Help needed in Wipro Oncampus problem

Given a string S and Q queries. Each query contains two integers M and P. The task is to find count number of strings of length M that occur exactly P times as substrings in S.

In the on-campus test, the constraints were S.length()<=10^3, so I wrote a code, preprocessing each substring using a map in O(N^2) and answered each query in O(1) and it passed.

Does it have some more optimal approach of O(N) or O(N*logN) if S.length()<=10^5 ?
Since it was on-campus drive, I don’t have a link to the problem statement.

1 Like

Hi, can you share all the constraits (with the time and space limits)?

Also, with a suffix tree you can have a preprocessing in O(NlogN) and each query answered in O(NlognN).
O(QNLogN) at the end.

Hi. The constraints were as follows.
Time limit per test - 1 second

Also, can you please elaborate on the preprocessing using suffix trees and suggest some resources too on the topic if possible.

But i think again it is not optimal , if Q = 105 then TLE , we have to something else , @carre @tamo11 @ssjgz @everule1 also help me in thiss .

But remember that using a map for string is more than O(N^2), even more than O(N^2logN), bc there is a comparison between substrings

but with a suffix tree, it can run exactly in O(N^2) for preprocessing + O(1) per query (just saying, ik that is not optimal, for the new constraits)

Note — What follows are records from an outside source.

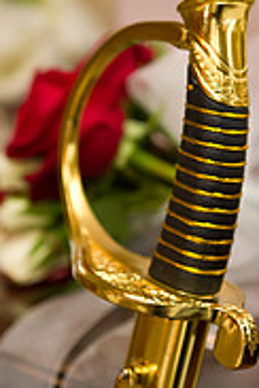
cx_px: 101
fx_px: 1586
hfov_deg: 9.3
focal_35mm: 147
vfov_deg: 14.0
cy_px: 225
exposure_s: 1/125
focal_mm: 60
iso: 1600
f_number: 3.2
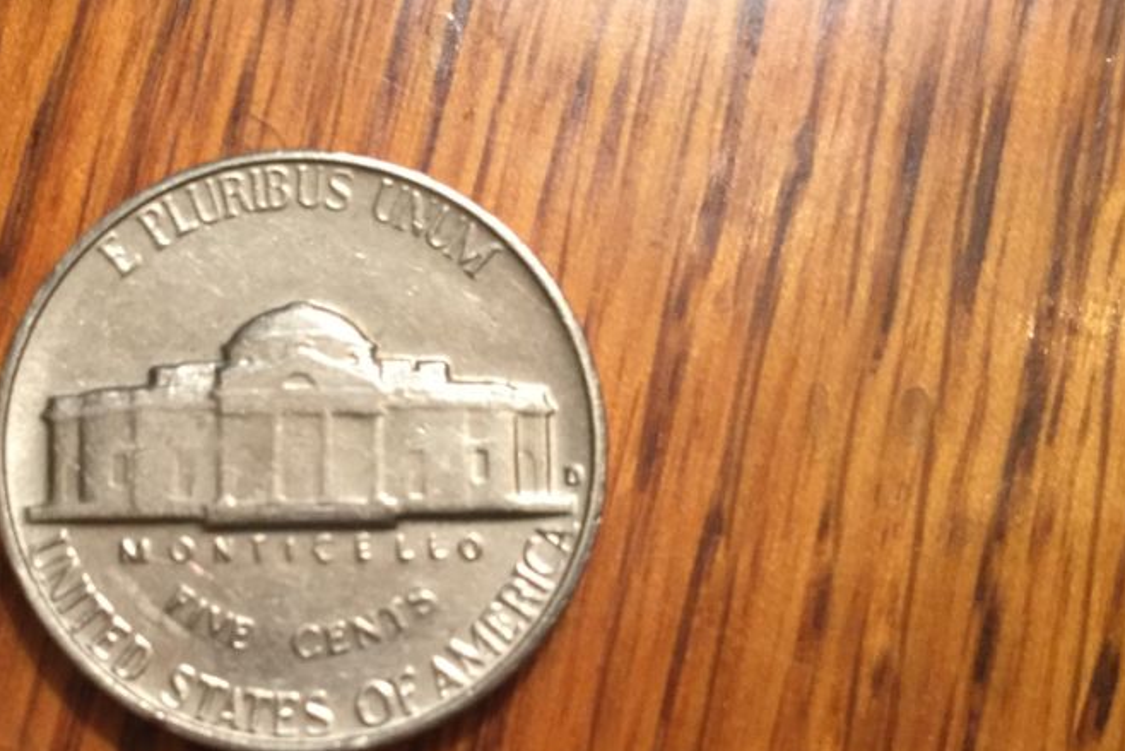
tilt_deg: -84.6
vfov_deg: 27.3
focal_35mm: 49
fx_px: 1531
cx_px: 333
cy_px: 530
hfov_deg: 39.6
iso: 125
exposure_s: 1/30
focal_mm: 3.3
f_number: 2.4
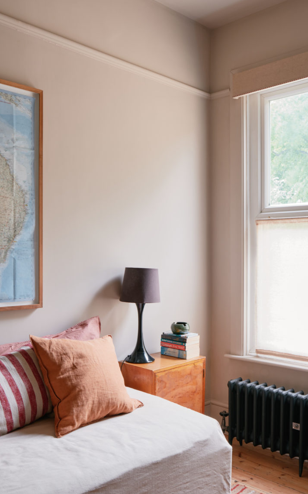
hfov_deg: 37.3
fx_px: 457
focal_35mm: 34
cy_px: 245
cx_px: 155
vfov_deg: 56.7
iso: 160
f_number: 11
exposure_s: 1/1.3
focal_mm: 22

The best I can think of is using a trie/suffix tree and the preprocesing, but even there, the O(n^2) remains, as I am iterating through every substring. Your problem basically asks us to find a technique to work on all substrings without actually iterating though them. I have no idea how to optimize that, so I don’t think I know how to solve this problem.
I hope the others u have tagged shed some light on this.

1 Like